I Heard That Song Before
By Mary Higgins Clark
When she is six years old, Kay Lansing overhears an argument and a man whistling a song. The story is about what happens twenty years later!
Kay’s mother died when she was very young and her alcoholic father (a landscaper) is presumed to have committed suicide. Kay is brought up by her grandmother in New Jersey. She grows up to become a librarian. She goes to Peter Carrington’s mansion to request him to host a charity fundraiser. The Carrington Family is one of the richest families of US. Peter agrees. But soon they (Kay and Peter) fall in love and marry.
But certain mysteries of the past surface and it shows Peter as a “person of interest” in two murders – one of his fiancée who died after a party and his first wife who drowned to death, and he is also linked with the disappearance of their neighbor Susan Althorp.
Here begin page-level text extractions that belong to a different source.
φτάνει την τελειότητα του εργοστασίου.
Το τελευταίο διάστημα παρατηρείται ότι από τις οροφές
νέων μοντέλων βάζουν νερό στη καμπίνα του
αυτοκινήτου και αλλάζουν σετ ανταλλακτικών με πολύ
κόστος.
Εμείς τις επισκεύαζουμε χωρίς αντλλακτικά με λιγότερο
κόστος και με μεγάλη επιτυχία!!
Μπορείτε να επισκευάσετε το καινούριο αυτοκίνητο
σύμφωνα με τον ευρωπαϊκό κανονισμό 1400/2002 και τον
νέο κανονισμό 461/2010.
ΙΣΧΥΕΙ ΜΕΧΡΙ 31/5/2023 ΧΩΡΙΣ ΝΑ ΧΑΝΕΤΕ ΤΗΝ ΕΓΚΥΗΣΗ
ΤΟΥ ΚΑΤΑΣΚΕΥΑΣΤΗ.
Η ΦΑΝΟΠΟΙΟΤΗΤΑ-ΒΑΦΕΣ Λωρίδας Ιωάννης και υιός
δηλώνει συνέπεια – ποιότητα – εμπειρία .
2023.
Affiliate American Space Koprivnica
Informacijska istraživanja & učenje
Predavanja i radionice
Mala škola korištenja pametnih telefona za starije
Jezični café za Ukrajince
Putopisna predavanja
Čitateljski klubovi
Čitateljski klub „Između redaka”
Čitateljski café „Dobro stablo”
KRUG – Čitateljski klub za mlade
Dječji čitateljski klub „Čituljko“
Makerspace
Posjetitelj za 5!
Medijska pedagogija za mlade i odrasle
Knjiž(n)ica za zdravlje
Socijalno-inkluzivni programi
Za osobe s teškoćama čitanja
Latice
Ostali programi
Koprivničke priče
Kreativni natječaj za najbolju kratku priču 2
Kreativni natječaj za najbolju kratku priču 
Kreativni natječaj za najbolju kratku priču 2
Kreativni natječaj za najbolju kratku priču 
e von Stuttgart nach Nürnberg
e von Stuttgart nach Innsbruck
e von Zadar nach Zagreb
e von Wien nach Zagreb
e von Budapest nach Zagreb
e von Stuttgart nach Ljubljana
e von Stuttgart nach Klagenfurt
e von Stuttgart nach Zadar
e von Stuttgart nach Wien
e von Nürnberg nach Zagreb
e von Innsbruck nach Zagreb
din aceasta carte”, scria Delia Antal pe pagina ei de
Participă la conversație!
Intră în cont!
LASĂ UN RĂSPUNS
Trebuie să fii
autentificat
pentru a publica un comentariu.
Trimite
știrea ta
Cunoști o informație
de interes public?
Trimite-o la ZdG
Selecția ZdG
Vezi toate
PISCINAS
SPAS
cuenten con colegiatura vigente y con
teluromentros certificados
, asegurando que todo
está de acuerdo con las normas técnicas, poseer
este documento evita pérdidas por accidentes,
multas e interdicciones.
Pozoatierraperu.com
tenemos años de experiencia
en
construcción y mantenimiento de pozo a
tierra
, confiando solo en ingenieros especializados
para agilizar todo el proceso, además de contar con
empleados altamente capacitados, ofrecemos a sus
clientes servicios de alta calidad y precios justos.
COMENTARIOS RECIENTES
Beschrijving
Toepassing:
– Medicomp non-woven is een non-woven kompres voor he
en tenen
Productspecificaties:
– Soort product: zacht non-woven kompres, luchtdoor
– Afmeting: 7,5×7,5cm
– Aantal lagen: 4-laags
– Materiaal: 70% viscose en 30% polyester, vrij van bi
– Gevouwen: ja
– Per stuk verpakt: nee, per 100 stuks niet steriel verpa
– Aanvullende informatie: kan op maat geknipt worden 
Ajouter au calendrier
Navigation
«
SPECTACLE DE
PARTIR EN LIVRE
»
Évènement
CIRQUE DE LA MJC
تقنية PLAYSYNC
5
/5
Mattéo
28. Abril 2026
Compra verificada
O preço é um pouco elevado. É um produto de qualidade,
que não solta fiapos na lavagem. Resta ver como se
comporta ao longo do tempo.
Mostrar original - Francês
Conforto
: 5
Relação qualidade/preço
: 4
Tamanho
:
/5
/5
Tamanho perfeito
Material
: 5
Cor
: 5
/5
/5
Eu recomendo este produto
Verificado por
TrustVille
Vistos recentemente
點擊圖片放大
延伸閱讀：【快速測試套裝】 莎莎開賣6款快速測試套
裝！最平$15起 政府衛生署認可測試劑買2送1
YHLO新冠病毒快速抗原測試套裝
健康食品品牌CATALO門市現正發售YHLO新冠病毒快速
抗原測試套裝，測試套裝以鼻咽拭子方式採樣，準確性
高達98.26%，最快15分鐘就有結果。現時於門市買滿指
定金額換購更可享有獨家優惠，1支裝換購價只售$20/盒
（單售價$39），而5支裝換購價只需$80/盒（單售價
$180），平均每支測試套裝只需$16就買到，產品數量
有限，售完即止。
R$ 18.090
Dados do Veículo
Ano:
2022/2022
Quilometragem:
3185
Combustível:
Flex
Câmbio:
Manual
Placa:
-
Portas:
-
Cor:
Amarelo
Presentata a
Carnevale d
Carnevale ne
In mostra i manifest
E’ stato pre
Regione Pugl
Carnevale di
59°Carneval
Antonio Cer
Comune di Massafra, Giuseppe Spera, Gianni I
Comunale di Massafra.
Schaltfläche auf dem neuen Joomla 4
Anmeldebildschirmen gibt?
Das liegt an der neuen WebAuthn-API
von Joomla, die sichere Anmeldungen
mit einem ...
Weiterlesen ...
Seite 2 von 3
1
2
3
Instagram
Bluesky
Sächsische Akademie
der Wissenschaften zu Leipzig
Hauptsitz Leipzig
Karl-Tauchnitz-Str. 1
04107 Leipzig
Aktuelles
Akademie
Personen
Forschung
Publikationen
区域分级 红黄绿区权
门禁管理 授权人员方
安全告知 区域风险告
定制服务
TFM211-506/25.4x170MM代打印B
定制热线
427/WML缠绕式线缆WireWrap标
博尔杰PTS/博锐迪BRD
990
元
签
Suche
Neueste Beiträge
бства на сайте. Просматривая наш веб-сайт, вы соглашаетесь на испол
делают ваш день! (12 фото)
To make matters worse, a young girl’s body is found buried on the Carrington estate is unearthed years later and Peter is indicted for murder–days after he returns from his honeymoon with Kay.
Kay stands by her husband even when her grandmother hold Peter responsible for all the tragedies.
The author drops hints letting you sift through the suspects, including Peter, to decide who the murderer is; his dead wife’s mother who still lives on the estate; her son (now a Manhattan gallery-owner with a gambling addiction); a trio of domestic servants; Peter’s chief aide; and assorted parents, friends and relations of the two dead women, the likely identity of the villain shifts from character to character, until aided by a police investigation and the perspective of a private eye hired by the ailing mother of the dead fiancée, everything cleverly falls into place.
As “facts” pile up pointing to his guilt, Peter defends his actions basing them on a serious problem with sleepwalking, a form of automatism.
The court case against Peter is rather compelling and fascinating, as put up by Nicholas Greco, the PI hired by Peter’s first wife’s mother. Greco uncovers information that raises all fingers to Peter’s guilt but certain bits of information soon turn the case in a different direction altogether.
This psychological thriller seems a bit predictable in certain sections but overall it is a very enjoyable, cleverly written, compelling read.
MHC’s trademark of short chapters, cliff-hanger endings, well defined characters and gripping plot deliver yet another interesting read.